A disproportionately larger proportion of the roughly 36 million workers who lost their jobs over the past two months have been women, Hannah Dickinson, an associate professor at Hobart and William Smith Colleges and an organizer with the Geneva Women’s Assembly, and Nathalie Hrizi, an educator and political activist and the editor of Breaking the Chains magazine, told Radio Sputnik’s Loud and Clear.
“Over the last couple weeks, the Bureau of Labor Statistics (BLS) reported April job numbers, and so we’ve been paying really close attention to this, because we know that there were 20.5 million jobs lost in April. So that’s an enormous number, and women accounted for 55% of those lost jobs. So, 55% might sound kind of like half but it’s not … It’s a significantly higher proportion of those people being women,” Dickinson told host Brian Becker and show producer Nicole Roussell.
According to the BLS Economic News Release published on May 8, the unemployment rate was 13% for men and 15.5% for women. In general, “unemployment rates rose sharply among all major worker groups.” The Labor Department last Thursday reported that workers had filed nearly 3 million new unemployment claims in just the preceding week amid the COVID-19 pandemic.

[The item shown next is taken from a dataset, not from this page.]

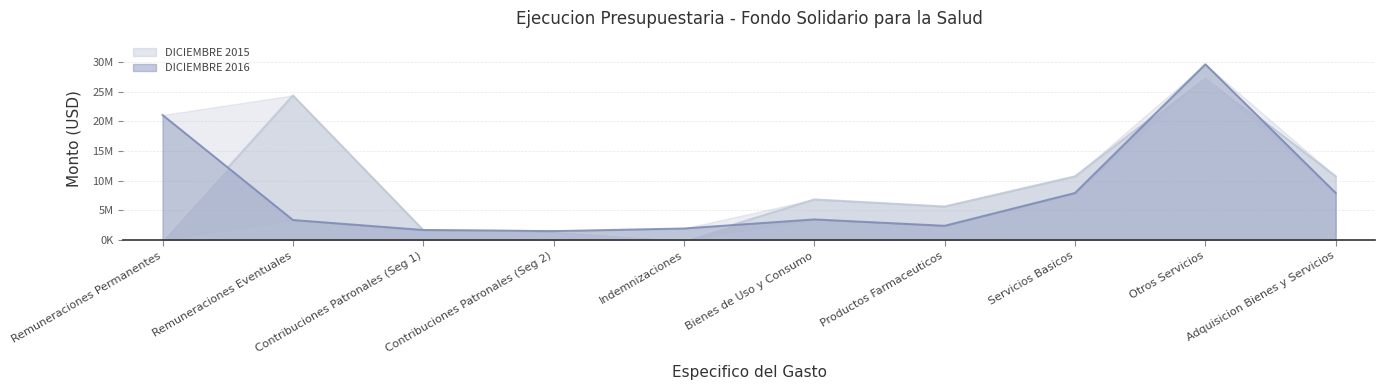

At which label does DICIEMBRE 2015 first exceed 6844334?

Remuneraciones Eventuales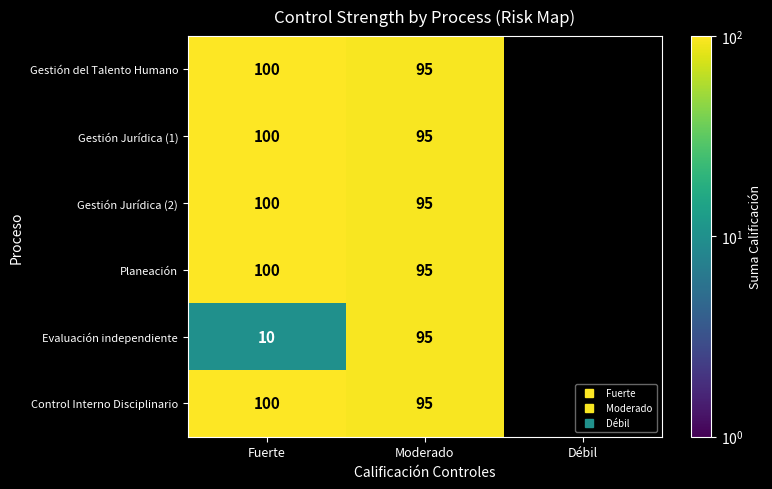

Is the value of Gestión Jurídica (2) at Débil greater than the value of Evaluación independiente at Fuerte?

No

The rise in unemployment among women “represents a significant reversal of job gains that women had seen over the last several years,” Dickinson revealed.
“So, we covered in December, actually, a story about how December was the first time that there were more women employed in the workforce than men, and coronavirus has dramatically changed that trajectory … The problem is really compounded for single mothers, for black and Hispanic women and for women who work in sectors that are likely to force them into part-time work of fewer hours than they need to survive,” Dickinson explained.
A report published by the Wall Street Journal in January revealed that women had overtaken men “to hold the majority of US jobs for the first time in a decade.” Labor Department data shows that in December 2019, women held 50.04% of American jobs.
“What this unemployment rate means for women - because women, as we’ve talked about before, really bear a lot of what we’ve called the reproductive labor, or the responsibilities for undervalued or unpaid work that keeps things going, and the rate of unemployment for single mothers has more than tripled since February - that means that more than 1 million single mothers have become unemployed,” Hrizi pointed out.
“That’s huge to really think about what that means for women and for the families they are responsible for. Women tend to be in positions for caring for elderly family members or those who need additional care for whatever reason. So, the ripple effect of this is great,” she said.